Task brief
Copy every line of the following data that includes the string "Analyze".

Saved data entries
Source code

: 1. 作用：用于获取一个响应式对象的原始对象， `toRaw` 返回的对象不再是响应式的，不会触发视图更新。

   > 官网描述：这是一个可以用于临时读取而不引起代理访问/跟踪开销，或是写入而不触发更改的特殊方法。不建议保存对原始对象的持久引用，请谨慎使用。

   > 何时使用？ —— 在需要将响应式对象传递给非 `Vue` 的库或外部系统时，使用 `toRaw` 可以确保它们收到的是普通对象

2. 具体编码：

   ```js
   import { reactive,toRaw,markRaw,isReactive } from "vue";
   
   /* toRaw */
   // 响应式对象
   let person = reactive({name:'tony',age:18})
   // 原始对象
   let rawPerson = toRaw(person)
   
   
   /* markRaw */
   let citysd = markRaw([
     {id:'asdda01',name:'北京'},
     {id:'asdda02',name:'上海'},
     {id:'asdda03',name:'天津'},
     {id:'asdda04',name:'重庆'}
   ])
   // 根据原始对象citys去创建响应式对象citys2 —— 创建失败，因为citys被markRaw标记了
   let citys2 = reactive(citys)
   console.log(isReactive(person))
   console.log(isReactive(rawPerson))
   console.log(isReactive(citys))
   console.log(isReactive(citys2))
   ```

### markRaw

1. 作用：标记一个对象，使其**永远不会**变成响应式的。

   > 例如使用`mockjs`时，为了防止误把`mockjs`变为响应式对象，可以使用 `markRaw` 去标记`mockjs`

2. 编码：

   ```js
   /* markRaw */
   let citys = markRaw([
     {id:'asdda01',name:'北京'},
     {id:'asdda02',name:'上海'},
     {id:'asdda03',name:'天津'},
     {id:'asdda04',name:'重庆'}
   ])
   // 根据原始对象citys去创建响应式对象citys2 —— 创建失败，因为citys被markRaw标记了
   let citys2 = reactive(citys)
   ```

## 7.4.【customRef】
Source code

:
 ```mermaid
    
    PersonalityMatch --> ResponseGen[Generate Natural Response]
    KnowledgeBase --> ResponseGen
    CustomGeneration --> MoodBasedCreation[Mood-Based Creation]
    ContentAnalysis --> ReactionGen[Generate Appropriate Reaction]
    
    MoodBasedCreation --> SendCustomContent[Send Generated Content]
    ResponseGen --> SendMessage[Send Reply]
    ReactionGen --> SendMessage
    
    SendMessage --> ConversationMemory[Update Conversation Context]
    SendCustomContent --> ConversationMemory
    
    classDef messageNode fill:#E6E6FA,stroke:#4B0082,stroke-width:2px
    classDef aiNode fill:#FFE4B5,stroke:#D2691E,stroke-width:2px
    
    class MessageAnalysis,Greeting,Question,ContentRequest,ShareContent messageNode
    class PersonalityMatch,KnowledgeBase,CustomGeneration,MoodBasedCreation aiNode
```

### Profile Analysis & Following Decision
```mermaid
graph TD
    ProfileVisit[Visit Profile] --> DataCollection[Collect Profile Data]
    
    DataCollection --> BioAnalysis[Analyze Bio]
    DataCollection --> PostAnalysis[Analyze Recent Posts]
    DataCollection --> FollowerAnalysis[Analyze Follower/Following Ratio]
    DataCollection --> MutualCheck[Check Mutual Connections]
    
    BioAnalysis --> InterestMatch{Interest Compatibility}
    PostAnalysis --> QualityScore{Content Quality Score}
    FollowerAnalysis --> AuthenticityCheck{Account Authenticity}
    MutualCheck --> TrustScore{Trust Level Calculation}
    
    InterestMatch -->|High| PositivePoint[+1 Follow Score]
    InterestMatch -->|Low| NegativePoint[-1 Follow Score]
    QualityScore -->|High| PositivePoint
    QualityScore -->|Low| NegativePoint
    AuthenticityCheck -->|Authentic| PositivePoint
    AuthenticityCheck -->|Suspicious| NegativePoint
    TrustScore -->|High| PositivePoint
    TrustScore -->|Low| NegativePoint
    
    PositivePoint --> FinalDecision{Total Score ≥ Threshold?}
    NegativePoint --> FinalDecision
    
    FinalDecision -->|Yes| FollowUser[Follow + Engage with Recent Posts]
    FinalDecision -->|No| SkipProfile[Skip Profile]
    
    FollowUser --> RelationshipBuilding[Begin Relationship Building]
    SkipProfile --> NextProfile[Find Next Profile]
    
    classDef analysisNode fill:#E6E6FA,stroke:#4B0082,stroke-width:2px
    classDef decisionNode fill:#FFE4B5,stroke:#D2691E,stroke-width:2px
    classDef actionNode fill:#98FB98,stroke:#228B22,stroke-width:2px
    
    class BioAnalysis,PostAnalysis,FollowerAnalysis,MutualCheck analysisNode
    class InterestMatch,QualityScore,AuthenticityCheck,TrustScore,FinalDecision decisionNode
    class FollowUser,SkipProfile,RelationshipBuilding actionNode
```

Solution to this exercise
    DataCollection --> BioAnalysis[Analyze Bio]
    DataCollection --> PostAnalysis[Analyze Recent Posts]
    DataCollection --> FollowerAnalysis[Analyze Follower/Following Ratio]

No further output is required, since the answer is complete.